── Given text

Walmart Wage-Hour Class Action $187M Verdict Upheld, No ‘Trial By Formula’

Filed under: Legal,News,Wages & Hours |
walmart

By Ronald Miller, J.D. –Finding that there was a single, central, common issue of liability in the case—whether Walmart failed to compensate its employees in accordance with its own written policies—a divided Pennsylvania Supreme Court ruled that the giant retailer was not the subject of a “trial by formula” in a wage-hour class action proceeding.

Unlike Wal-Mart Stores, Inc. v. Dukes, where the U.S. Supreme Court disapproved of “trial by formula,” in this instance, the evidence of Walmart’s liability to the entire class for breach of contract and state wage-hour violations was established at trial by presentation of Walmart’s employment and wage policies, as well as its own business records and internal audits. Because Walmart had ample opportunity to present evidence to explain any discrepancies its claim that it was denied due process failed, and the court upheld a verdict of over $187 million. Justice Saylor dissented (Braun v. Wal-Mart Stores, Inc., December 15, 2014, per curiam).

Former Walmart and Sam’s Club (hereinafter Walmart) employees brought various class action claims against the employers based on policies relating to rest and meal breaks. According to the employees, Walmart promised them paid rest and meal breaks, but then forced them, in whole or in part, to miss breaks, or work through breaks, and also to work “off-the-clock” after a scheduled shift had concluded. The trial court certified the class consisting of 187,979 members. Thereafter, the trial court conducted a jury trial of this class alleging systemic wage and hour violations. Ultimately, the jury rendered a verdict in favor of Walmart on all claims relating to meal breaks, but in favor of the employees on all claims relating to rest breaks, and off-the-clock work.

“Trial by formula.” Walmart appealed the judgment, and the appellate court affirmed in part and reversed in part. Thereafter, the Pennsylvania Supreme Court granted Walmart’s request for discretionary review on the limited issue of whether the employer was subject to a “trial by formula” in which the employees were relieved of their burden to produce class-wide “common” evidence on key elements of their claims.

────
── Stored rows

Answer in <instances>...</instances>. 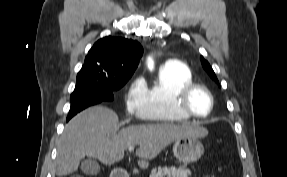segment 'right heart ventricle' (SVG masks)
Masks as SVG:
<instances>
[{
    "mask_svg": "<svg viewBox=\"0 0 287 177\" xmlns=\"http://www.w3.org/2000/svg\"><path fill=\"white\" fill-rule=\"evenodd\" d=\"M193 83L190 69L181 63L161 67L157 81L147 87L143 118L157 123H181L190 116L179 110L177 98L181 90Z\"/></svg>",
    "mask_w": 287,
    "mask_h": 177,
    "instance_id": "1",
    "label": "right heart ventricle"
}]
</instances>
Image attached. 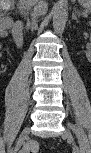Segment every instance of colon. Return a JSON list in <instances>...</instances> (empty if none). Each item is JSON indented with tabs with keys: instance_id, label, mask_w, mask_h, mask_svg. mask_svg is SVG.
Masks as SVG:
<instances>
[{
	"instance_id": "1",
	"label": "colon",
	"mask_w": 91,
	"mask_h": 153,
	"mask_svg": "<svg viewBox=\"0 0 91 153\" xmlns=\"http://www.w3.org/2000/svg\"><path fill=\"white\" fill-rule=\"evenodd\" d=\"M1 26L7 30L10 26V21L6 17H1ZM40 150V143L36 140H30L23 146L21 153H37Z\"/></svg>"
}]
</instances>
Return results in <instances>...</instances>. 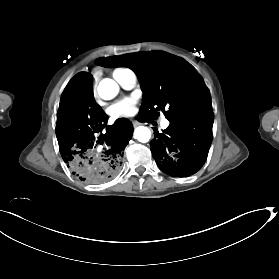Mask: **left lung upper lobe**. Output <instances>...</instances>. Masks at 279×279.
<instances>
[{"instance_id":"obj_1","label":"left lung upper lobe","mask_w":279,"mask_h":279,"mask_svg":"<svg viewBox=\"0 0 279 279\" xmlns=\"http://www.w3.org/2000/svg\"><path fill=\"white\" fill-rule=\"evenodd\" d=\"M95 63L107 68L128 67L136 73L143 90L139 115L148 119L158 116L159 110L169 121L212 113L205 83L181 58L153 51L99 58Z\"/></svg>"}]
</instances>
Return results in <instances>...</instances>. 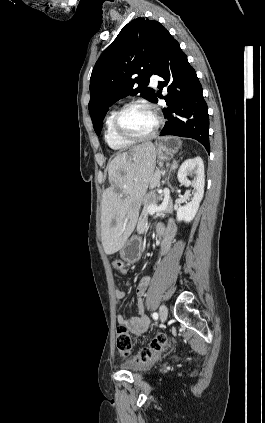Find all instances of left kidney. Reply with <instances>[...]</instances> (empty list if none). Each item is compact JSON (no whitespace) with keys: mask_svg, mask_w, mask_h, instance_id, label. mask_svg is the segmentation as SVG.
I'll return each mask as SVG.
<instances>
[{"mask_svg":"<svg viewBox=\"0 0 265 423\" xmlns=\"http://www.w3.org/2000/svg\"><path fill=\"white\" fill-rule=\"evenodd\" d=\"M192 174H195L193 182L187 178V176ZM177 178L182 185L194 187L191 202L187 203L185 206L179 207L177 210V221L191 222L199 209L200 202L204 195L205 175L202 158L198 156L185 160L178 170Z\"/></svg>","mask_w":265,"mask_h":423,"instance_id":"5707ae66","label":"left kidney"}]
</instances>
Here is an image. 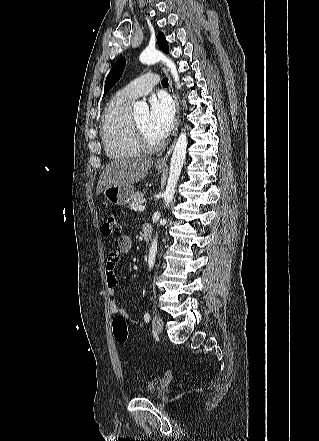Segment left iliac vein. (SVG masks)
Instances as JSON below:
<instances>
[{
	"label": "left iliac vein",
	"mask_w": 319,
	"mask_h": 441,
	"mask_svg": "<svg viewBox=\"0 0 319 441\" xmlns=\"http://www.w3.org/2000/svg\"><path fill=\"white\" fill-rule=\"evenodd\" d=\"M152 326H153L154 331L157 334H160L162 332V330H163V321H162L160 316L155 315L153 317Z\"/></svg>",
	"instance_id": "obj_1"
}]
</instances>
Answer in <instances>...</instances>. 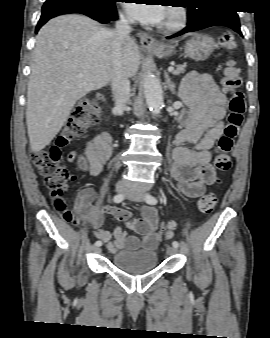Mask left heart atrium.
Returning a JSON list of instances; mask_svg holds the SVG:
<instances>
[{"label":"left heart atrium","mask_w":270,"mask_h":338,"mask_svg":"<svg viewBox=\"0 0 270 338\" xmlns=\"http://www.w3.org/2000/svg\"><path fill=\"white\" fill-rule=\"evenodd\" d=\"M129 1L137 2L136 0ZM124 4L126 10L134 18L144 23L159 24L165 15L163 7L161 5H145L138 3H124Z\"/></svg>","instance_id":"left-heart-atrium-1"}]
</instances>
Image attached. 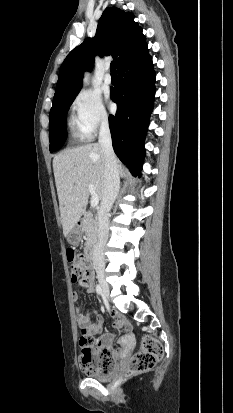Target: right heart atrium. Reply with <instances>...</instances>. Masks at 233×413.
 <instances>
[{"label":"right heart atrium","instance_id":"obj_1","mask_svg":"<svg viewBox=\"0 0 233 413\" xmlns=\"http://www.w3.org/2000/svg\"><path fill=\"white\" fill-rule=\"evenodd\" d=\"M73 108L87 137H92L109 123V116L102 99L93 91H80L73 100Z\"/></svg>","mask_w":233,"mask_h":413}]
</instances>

────

(Task requirements)
1 – Reproduce the passage of the Walmart wage-hour article word for word, starting with the words containing "Walmart Wage-Hour Class" and ending with "class action proceeding.".
2 – According to the Walmart wage-hour article, how many members were in the class the trial court certified?

(Completed exercise)
1 –
Walmart Wage-Hour Class Action $187M Verdict Upheld, No ‘Trial By Formula’

Filed under: Legal,News,Wages & Hours |
walmart

By Ronald Miller, J.D. –Finding that there was a single, central, common issue of liability in the case—whether Walmart failed to compensate its employees in accordance with its own written policies—a divided Pennsylvania Supreme Court ruled that the giant retailer was not the subject of a “trial by formula” in a wage-hour class action proceeding.

2 – 187,979